The Business Times

Singapore stocks: STI resumes Monday afternoon down 0.81% to 3,081.26

Vivienne Tay
Published Mon, Sep 2, 2019 · 05:39 AM

SINGAPORE stocks declined as trading resumed on Monday afternoon, with the Straits Times Index heading down 0.81 per cent or 25.26 points to 3,081.26 as at 1.01pm, in line with declines seen in other Asian markets amid US-China tariff kick-in.

On the Singapore bourse, losers outnumbered gainers 187 to 107, or about seven securities down for every four up, after 358.6 million securities worth S$259.6 million changed hands.

Among the most heavily traded by volume, Yangzijiang Shipbuilding Holdings shed 0.6 per cent or S$0.005 to S$0.905 with 9.8 million shares traded. Rex International Holding stayed unchanged at S$0.077 with 7.7 million shares traded, while Genting Singapore retreated 0.6 per cent or S$0.005 to S$0.885 with 7.0 million shares traded.
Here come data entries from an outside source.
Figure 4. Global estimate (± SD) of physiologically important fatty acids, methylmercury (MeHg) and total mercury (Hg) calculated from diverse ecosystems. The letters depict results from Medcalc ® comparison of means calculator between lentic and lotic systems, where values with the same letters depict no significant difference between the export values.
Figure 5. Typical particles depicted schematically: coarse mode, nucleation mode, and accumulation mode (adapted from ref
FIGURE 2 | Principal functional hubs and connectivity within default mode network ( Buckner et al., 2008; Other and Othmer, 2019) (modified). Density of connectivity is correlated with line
Active index stocks included Ascendas Real Estate Investment Trust, up 1.3 per cent or S$0.04 to S$3.12; Singtel, down 1.0 per cent or S$0.03 to S$3.14.

Financials were on the decline as well, with DBS Group Holdings down 0.9 per cent or S$0.22 to S$24.31; United Overseas Bank down 0.2 per cent or S$0.06 to S$24.90; and OCBC Bank down 0.1 per cent or S$0.01 to S$10.64.
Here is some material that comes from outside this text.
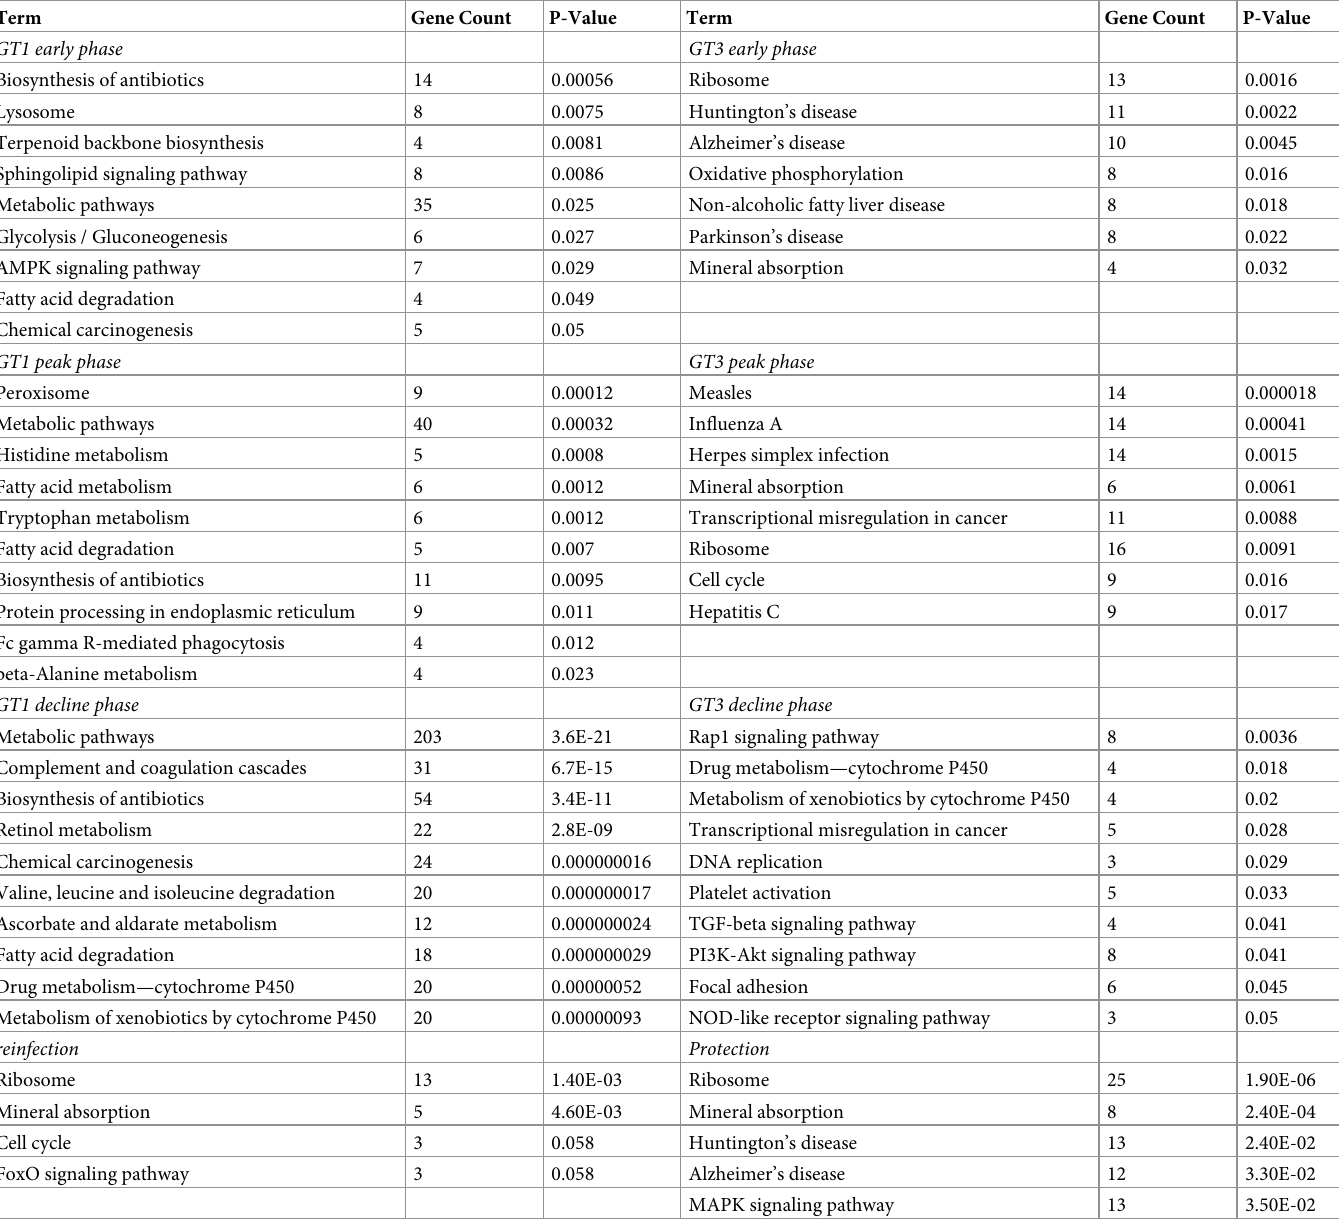
Table 2. Predictive KEGG pathway of the differently expressed genes in each phase of primary HEV gt1 and gt3 infections and homologous HEV gt1 reinfection.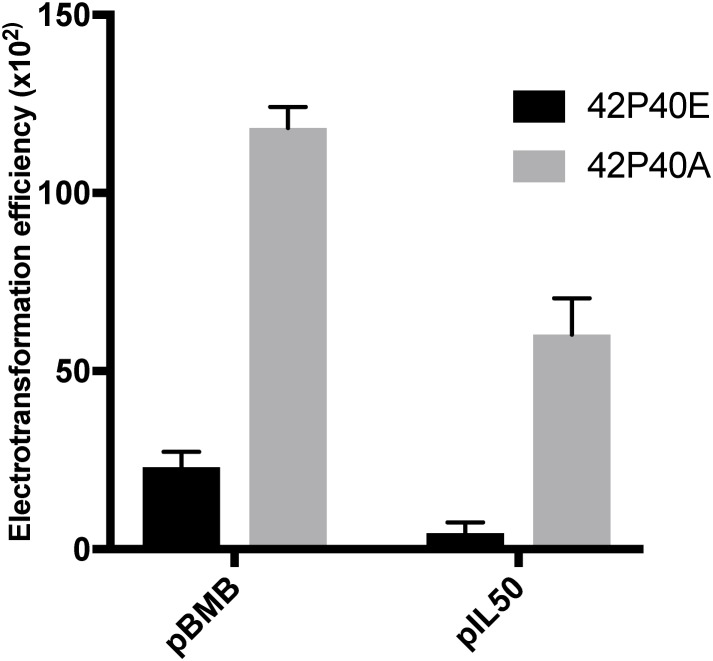
Competence. Electrotransformation efficiency (CFU/μg DNA) of 42P40A (black) and 42P40E (gray) clones after electroporation with plasmids recovered from S. aureus (pBMB) or E. coli (pLI50) (p < 0.001, two-way ANOVA).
In the region, most Asia markets declined on Monday, with Tokyo ending the morning session 0.2 per cent lower and MSCI's broadest index of Asia-Pacific shares outside Japan down 0.42 per cent. In Australia, the S&P/ASX 200 index was down 0.06 per cent to 6.600.80 by 0136 GMT.

Hong Kong stocks sank on Monday, after a new round of violence amid protests and disruptions. The Hang Seng Index ended the morning session down 0.47 per cent, or 122.16 points, at 25,602.57, also weighed by uncertainty in the US-China trade row.

China stocks however, rose 1 per cent despite worries over the tariff war, with the blue-chip CSI300 index rising 1.1 per cent to 3,841.82 points, and the Shanghai Composite Index also gaining1.1 per cent to 2,917.13 points.